We have been doing some similar things but we use custom MapRunner
classes to load the resouces, for example files that need to be opened
or a shared cache to reduce network reads, once per Map split and then
pass the resources into the Map tasks. Here is an example of what it
might look like:
Dennis
public class YourRunner
implements MapRunnable {
private JobConf job;
private YourMapper mapper;
private Class inputKeyClass;
private Class inputValueClass;
public void configure(JobConf job) {
this.job = job;
this.inputKeyClass = job.getInputKeyClass();
this.inputValueClass = job.getInputValueClass();
}
private void closeReaders(MapFile.Reader[] readers) {
if (readers == null)
return;
for (int i = 0; i < readers.length; i++) {
try {
readers[i].close();
}
catch (Exception e) {
}
}
}
public void run(RecordReader input, OutputCollector output, Reporter
reporter)
throws IOException {
final FileSystem fs = FileSystem.get(job);
Configuration conf = NutchConfiguration.create();
mapper = new YourMapper();
Path filesPath= new Path(parent, mapfiledir);
MapFile.Reader[] readers= MapFileOutputFormat.getReaders(fs,
filesPath, conf);
Map <Integer, String> cache= new HashMap <Integer, String>();
mapper.setCache(cache);
mapper.setReaders(readers);
try {
WritableComparable key =
(WritableComparable)job.newInstance(inputKeyClass);
Writable value = (Writable)job.newInstance(inputValueClass);
while (input.next(key, value)) {
mapper.map(key, value, output, reporter);
}
}
finally {
mapper.close();
}
closeReaders(levelReaders);
}
}
Grant Ingersoll wrote:
I know in general that I shouldn't worry too much about initialization
costs, as they will be amortized over the life of the job and are
often a drop in the bucket time wise.

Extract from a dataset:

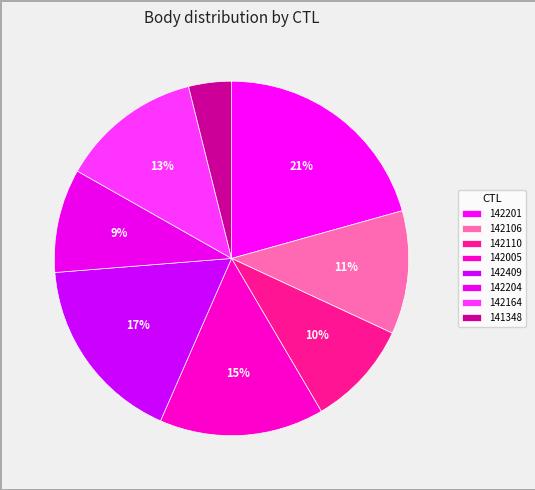

Is there a majority slice in this chart?

No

However, in my setup I have a
conf() method that needs to load in some resources from disk. This
is on a per job basis currently. I know that each node in my cluster
is going to need these resources and every job I submit is going to
end up doing this same thing. So I was wondering if there was anyway
these resources could be loaded once per startup of the task tracker.
In some sense, this is akin to putting something into application
scope in a webapp as opposed to session scope.
Thanks,
Grant